- Instructions to follow -
Each entry is to be output as written, so that none is missing.

- Listed records -
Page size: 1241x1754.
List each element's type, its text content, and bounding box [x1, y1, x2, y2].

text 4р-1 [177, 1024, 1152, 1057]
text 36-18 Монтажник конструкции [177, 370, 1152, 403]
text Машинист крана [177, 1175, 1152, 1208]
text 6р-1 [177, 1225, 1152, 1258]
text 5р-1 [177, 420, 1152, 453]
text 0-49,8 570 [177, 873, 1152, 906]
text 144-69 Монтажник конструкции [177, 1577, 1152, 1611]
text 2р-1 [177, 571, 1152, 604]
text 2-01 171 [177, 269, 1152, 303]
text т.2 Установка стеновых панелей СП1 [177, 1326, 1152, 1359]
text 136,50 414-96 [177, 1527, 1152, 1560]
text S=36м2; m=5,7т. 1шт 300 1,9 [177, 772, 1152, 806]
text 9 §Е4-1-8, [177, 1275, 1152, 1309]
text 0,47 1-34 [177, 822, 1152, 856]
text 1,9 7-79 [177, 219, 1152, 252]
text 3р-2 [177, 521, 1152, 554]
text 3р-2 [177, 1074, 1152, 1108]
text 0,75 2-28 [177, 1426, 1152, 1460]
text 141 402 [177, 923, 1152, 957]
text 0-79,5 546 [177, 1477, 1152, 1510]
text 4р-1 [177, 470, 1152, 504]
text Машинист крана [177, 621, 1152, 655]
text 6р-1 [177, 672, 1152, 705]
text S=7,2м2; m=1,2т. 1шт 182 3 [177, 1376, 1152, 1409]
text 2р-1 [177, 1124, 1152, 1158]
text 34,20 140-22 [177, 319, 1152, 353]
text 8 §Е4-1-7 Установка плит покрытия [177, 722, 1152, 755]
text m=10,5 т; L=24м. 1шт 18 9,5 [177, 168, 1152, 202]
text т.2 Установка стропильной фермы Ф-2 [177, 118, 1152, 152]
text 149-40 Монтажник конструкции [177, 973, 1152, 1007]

- Response area -
Page size: 1241x1754.
List each element's type, its text content, and bounding box [x1, y1, x2, y2].

text 4р-1 [177, 1024, 1152, 1057]
text 36-18 Монтажник конструкции [177, 370, 1152, 403]
text Машинист крана [177, 1175, 1152, 1208]
text 6р-1 [177, 1225, 1152, 1258]
text 5р-1 [177, 420, 1152, 453]
text 0-49,8 570 [177, 873, 1152, 906]
text 144-69 Монтажник конструкции [177, 1577, 1152, 1611]
text 2р-1 [177, 571, 1152, 604]
text 2-01 171 [177, 269, 1152, 303]
text т.2 Установка стеновых панелей СП1 [177, 1326, 1152, 1359]
text 136,50 414-96 [177, 1527, 1152, 1560]
text S=36м2; m=5,7т. 1шт 300 1,9 [177, 772, 1152, 806]
text 9 §Е4-1-8, [177, 1275, 1152, 1309]
text 0,47 1-34 [177, 822, 1152, 856]
text 1,9 7-79 [177, 219, 1152, 252]
text 3р-2 [177, 521, 1152, 554]
text 3р-2 [177, 1074, 1152, 1108]
text 0,75 2-28 [177, 1426, 1152, 1460]
text 141 402 [177, 923, 1152, 957]
text 0-79,5 546 [177, 1477, 1152, 1510]
text 4р-1 [177, 470, 1152, 504]
text Машинист крана [177, 621, 1152, 655]
text 6р-1 [177, 672, 1152, 705]
text S=7,2м2; m=1,2т. 1шт 182 3 [177, 1376, 1152, 1409]
text 2р-1 [177, 1124, 1152, 1158]
text 34,20 140-22 [177, 319, 1152, 353]
text 8 §Е4-1-7 Установка плит покрытия [177, 722, 1152, 755]
text m=10,5 т; L=24м. 1шт 18 9,5 [177, 168, 1152, 202]
text т.2 Установка стропильной фермы Ф-2 [177, 118, 1152, 152]
text 149-40 Монтажник конструкции [177, 973, 1152, 1007]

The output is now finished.